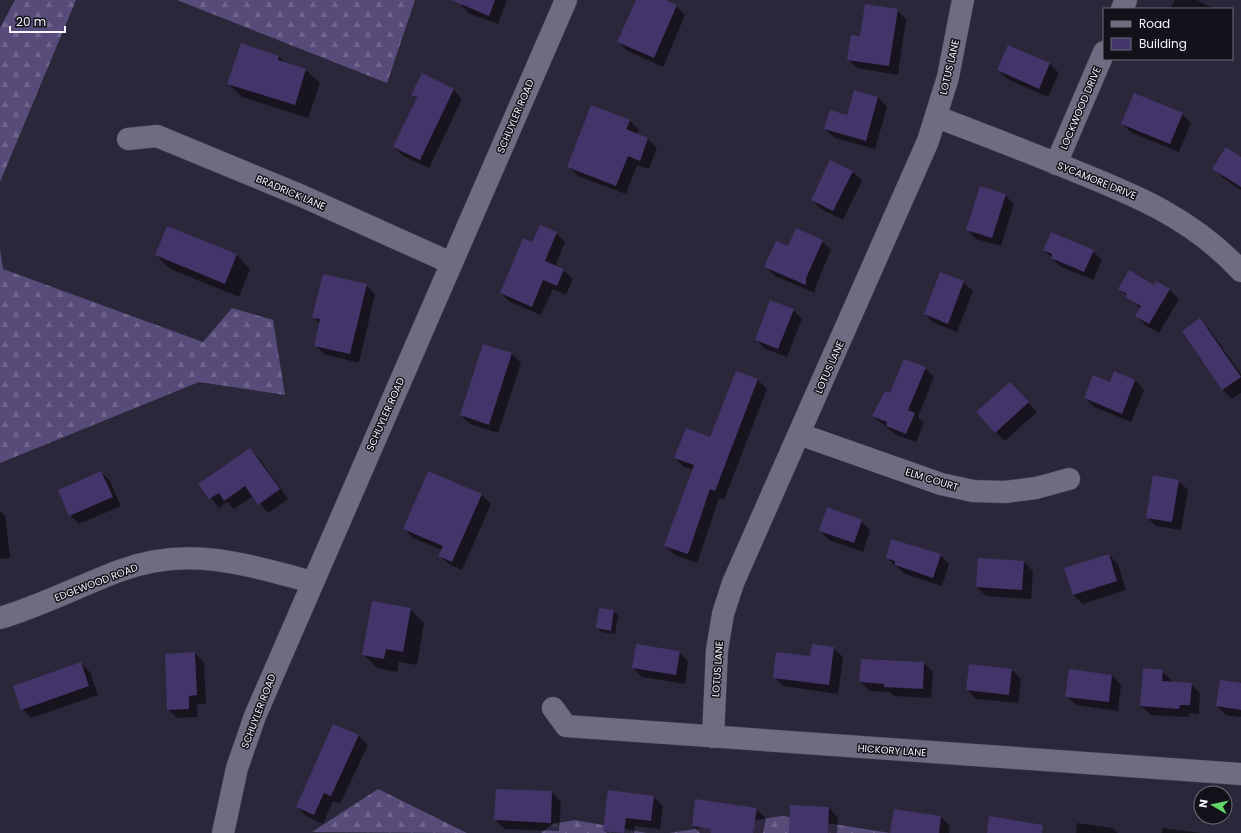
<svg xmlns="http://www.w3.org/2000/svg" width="1241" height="833" viewBox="0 0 1241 833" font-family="Poppins,sans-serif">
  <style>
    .forest { fill: url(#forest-firs) }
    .shadow { fill: #0007; fill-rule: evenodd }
    .building { fill: #433469 }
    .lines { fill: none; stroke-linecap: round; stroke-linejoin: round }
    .minor-casing { stroke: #464251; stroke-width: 23 }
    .minor { stroke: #6f6b80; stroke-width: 22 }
    .labels { text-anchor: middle; stroke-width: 3; stroke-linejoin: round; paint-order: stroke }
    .street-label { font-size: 10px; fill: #f5f3fd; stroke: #13121a }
  </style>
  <defs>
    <pattern id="forest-firs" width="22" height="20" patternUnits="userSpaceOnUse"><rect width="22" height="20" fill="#564b79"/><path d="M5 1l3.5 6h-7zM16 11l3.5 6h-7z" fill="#6f658d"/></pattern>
  </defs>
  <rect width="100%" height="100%" fill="#2b273a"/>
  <path class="forest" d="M 15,0 L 76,0 L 0,182 L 0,28 Z
    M 177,0 L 415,0 L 387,83 Z
    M 0,249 L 3,269 L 203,342 L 232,308 L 273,320 L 285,395 L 199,382 L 0,463 Z
    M 378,789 L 467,833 L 312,832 Z
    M 782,816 L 890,833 L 669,833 Z
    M 575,820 L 647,833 L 541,833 L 552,824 Z"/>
  <path class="shadow" d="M 463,0 L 507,0 L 498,24 L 470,14 L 461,5 Z
    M 637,0 L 662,0 L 676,6 L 685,15 L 663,67 L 628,51 L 618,42 Z
    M 1175,0 L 1197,0 L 1215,9 L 1170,9 Z
    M 897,10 L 906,19 L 898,75 L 857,68 L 848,59 L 861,37 Z
    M 279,56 L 285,63 L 306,70 L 320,83 L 308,118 L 242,97 L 228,83 Z
    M 1050,64 L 1059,73 L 1048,97 L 1007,79 L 998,70 Z
    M 453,89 L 462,99 L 429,168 L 403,156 L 394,146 L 417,99 L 413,94 Z
    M 878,97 L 887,107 L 875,149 L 835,138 L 825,129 Z
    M 1182,114 L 1191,123 L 1179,152 L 1132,133 L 1122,124 Z
    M 629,120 L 639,130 L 637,134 L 648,139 L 657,148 L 649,169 L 637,165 L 626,194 L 578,176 L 569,167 ZM 627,124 L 629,124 L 625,134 L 624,134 Z
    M 1241,158 L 1241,190 L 1223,178 L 1214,169 Z
    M 853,172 L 862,181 L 843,220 L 821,209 L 812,200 Z
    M 1005,195 L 1014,204 L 1001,246 L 976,239 L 967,229 Z
    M 556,233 L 565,242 L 555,267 L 563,270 L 573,279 L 566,295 L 553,289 L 541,315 L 510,302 L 501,293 L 533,243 Z
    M 822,241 L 831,250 L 815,288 L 815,293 L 775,276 L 766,267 L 789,248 Z
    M 1044,250 L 1093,251 L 1102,260 L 1093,280 L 1061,267 Z
    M 156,255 L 237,255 L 250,269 L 239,297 L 170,269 Z
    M 963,282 L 973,291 L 957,332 L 934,323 L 925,314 Z
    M 1157,282 L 1170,290 L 1179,299 L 1159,333 L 1145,325 L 1136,315 L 1141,308 L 1119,289 L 1154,287 Z
    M 366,285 L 375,294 L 359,363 L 324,354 L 315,345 L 320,324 L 313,317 Z
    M 793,310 L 802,319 L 787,357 L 765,349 L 756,339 Z
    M 1200,320 L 1209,329 L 1241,374 L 1241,393 L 1232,399 L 1223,390 L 1183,332 Z
    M 484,345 L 512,354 L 521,363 L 498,433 L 470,424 L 461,415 Z
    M 925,368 L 934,377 L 918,417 L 924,423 L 916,442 L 896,435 L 873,416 L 890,395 Z
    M 736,372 L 758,380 L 767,389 L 724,500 L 719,498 L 697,563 L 675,555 L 665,546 L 694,470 L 684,467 L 675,458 L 711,438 Z
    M 1115,372 L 1135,380 L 1144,390 L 1131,422 L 1094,407 L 1085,398 L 1111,383 Z
    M 1019,392 L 1037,412 L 1005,441 L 995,432 Z
    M 250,449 L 259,458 L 288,499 L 268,513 L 253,496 L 234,509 L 227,502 L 219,508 L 200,485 Z
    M 101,472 L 110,481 L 121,506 L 79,524 L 70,515 Z
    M 428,472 L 482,495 L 491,504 L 462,570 L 449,564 L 439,555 L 442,550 L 413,538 L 404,528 Z
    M 1178,480 L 1188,490 L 1181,530 L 1156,526 L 1147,517 Z
    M 0,511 L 5,516 L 10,558 L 0,559 Z
    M 861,521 L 870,530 L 863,552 L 829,540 L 820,531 Z
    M 940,555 L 949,564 L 942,586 L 905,574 L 887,558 Z
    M 1109,555 L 1118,564 L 1126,590 L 1083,604 L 1073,595 Z
    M 979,559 L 1024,562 L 1033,571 L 1031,599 L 986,596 L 977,587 Z
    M 410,609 L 424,623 L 417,665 L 399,662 L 397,672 L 377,668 L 363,654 Z
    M 614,611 L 618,616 L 615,634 L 602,632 L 597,628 Z
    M 834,648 L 843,657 L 838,694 L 783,686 L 774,677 Z
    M 679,652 L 688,661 L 685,684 L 642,677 L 633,668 Z
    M 195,653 L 204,663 L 206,704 L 197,704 L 198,717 L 177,718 L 168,709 Z
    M 80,663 L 90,672 L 98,695 L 31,718 L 22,709 Z
    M 924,663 L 933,672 L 931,698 L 894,696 L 890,692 L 870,691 L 860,682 Z
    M 1012,670 L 1021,679 L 1018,703 L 976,699 L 967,690 Z
    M 1162,671 L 1171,680 L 1171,682 L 1191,684 L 1200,693 L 1199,714 L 1189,713 L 1188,717 L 1151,715 L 1141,706 Z
    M 1112,675 L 1121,685 L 1118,711 L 1076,705 L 1066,696 Z
    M 1241,684 L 1241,717 L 1226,715 L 1217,706 Z
    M 334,725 L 359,736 L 368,745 L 340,804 L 333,801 L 323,824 L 306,816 L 297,807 Z
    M 552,792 L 561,802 L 559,831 L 505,829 L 495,820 Z
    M 654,797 L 663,806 L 660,829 L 635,826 L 634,833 L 607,833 L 604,830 Z
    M 829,808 L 838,818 L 837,833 L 790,833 Z
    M 756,809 L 766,818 L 763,833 L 700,833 L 693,826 Z
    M 895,810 L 941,817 L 950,826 L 949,833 L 891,833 Z
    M 1077,823 L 1113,828 L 1118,833 L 1076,833 Z
    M 1162,828 L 1201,833 L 1162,833 Z"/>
  <path class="building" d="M 451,0 L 495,0 L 489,16 Z
    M 636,0 L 665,0 L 677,5 L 654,58 L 617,42 Z
    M 865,4 L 898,9 L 889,66 L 847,60 L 851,35 L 860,36 Z
    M 241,43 L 279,56 L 278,60 L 306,69 L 295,105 L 227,84 Z
    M 1008,45 L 1050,63 L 1039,89 L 997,70 Z
    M 422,73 L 454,89 L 420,160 L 393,147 L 417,97 L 411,95 Z
    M 854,90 L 878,97 L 866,141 L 824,129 L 830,110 L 847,115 Z
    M 1134,93 L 1183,113 L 1170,144 L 1121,124 Z
    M 591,105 L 630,120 L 626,129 L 648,138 L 640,161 L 628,156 L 616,186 L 567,167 Z
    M 1226,147 L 1241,157 L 1241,187 L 1212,169 Z
    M 830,160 L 853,171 L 833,211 L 811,200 Z
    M 980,186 L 1006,194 L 992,238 L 966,230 Z
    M 540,225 L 557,232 L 545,261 L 564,269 L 557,286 L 543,280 L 532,307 L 500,293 L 523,238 L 532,242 Z
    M 167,226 L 237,254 L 225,284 L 155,255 Z
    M 796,228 L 823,240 L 806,278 L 806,285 L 764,267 L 776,241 L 788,246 Z
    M 1051,232 L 1094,250 L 1084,272 L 1051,258 L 1052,254 L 1043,250 Z
    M 1129,270 L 1154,285 L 1156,281 L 1170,289 L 1149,324 L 1135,316 L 1141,306 L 1125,297 L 1127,294 L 1118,289 Z
    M 940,272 L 964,281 L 948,324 L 924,314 Z
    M 323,274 L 367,284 L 350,354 L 314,346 L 320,319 L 312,318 Z
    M 770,300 L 794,309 L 778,349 L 755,340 Z
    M 1200,318 L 1241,377 L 1222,390 L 1182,331 Z
    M 483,344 L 512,353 L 489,425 L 460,415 Z
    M 904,359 L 926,367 L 908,410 L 915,413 L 906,434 L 886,426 L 887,422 L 872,416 L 885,391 L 890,393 Z
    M 736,371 L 758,379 L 715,491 L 710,489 L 688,554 L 664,546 L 694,465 L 674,458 L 686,428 L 710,437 Z
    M 1114,371 L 1135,380 L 1122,414 L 1084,398 L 1093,375 L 1110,382 Z
    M 1010,382 L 1029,402 L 995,433 L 976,412 Z
    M 250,448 L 280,489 L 258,505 L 245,486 L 224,501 L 219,493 L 209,499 L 198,484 Z
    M 101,471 L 113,497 L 69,516 L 58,490 Z
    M 428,471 L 482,494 L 452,562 L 438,556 L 443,546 L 403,529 Z
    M 1153,475 L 1179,480 L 1172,522 L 1146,518 Z
    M 827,507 L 862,520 L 854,543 L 819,531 Z
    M 891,539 L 941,554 L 933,578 L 895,565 L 895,561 L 886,558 Z
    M 1109,554 L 1117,581 L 1073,595 L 1064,568 Z
    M 978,558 L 1024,561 L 1022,590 L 976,587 Z
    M 372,601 L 411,608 L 403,652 L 386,649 L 384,659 L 362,655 Z
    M 599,608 L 614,610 L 611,631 L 596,628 Z
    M 636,644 L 680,651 L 676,675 L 632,668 Z
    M 812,644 L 834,647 L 829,685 L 773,678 L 776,652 L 810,656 Z
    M 195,652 L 197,695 L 189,696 L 189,709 L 167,710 L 165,654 Z
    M 861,659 L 924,662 L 923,689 L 884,687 L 884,684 L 859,682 Z
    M 81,662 L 89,686 L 21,710 L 13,686 Z
    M 969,664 L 1012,669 L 1009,695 L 966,690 Z
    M 1143,668 L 1163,670 L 1162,681 L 1192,683 L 1190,705 L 1180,705 L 1179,709 L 1140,706 Z
    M 1069,669 L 1112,675 L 1109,702 L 1065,697 Z
    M 1220,680 L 1241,683 L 1241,710 L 1216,706 Z
    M 333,724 L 359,735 L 331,796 L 324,793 L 314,815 L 296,807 Z
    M 496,789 L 552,791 L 551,823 L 494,820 Z
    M 608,790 L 654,796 L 651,821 L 626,818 L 624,833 L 603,831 Z
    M 695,799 L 757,808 L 753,833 L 711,833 L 711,829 L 692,826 Z
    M 790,805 L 829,807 L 828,833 L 789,833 Z
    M 894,809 L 941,816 L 939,833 L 890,833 Z
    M 989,816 L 1043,825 L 1042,833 L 987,833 Z"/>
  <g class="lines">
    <g class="minor-casing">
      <path id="minor" d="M 1122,9 L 1126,0
        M 937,117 C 981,134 1026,151 1070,169 C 1135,195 1192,218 1241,271
        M 128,139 L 157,136 L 302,196 L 451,263
        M 1056,164 L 1104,52
        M 799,434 L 941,484 L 973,491 L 1005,492 L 1036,488 L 1069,479
        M 0,618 C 41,606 79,586 119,571 C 189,545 244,564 312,582
        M 553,708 L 566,726 L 1241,774
        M 713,737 L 717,650 L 723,614 L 733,583 L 928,141 L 948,77 L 963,0
        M 223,833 L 237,768 L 255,716 L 566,0"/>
    </g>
    <use href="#minor" class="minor"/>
  </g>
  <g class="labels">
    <g class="street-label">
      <text transform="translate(949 67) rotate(-77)" y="4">LOTUS LANE</text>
      <text transform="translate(1080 108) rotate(-67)" y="4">LOCKWOOD DRIVE</text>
      <text transform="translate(515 116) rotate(-67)" y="4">SCHUYLER ROAD</text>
      <text transform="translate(1097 180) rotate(22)" y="4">SYCAMORE DRIVE</text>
      <text transform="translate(291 192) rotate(23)" y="4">BRADRICK LANE</text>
      <text transform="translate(829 367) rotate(-66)" y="4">LOTUS LANE</text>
      <text transform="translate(385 414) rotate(-66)" y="4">SCHUYLER ROAD</text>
      <text transform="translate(932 479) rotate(17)" y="4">ELM COURT</text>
      <text transform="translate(96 582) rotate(-21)" y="4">EDGEWOOD ROAD</text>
      <text transform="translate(717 669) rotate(-86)" y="4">LOTUS LANE</text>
      <text transform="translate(258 711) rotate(-69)" y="4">SCHUYLER ROAD</text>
      <text transform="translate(892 750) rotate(4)" y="4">HICKORY LANE</text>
    </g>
  </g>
  <rect x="1103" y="8" width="130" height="52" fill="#13121a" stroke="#6d6c75"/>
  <rect x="1111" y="21" width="20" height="6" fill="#6f6b80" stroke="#6d6c75"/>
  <text x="1139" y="28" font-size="12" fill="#f5f3fd">Road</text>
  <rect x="1111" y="38" width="20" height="12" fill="#433469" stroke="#6d6c75"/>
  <text x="1139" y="48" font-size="12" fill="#f5f3fd">Building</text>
  <g transform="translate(1213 805) rotate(279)"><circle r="19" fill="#13121a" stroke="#6d6c75"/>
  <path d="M0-3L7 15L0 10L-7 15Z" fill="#63d468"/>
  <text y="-6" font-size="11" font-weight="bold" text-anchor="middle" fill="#f5f3fd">N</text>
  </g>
  <path d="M10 26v6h55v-6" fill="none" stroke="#f5f3fd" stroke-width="2"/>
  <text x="16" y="26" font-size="12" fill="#f5f3fd" stroke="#13121a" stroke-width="3" paint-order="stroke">20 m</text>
</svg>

----------------

In the listing above, find every line with the word "lines" and copy it.

**RESULT**.
    .lines { fill: none; stroke-linecap: round; stroke-linejoin: round }
  <g class="lines">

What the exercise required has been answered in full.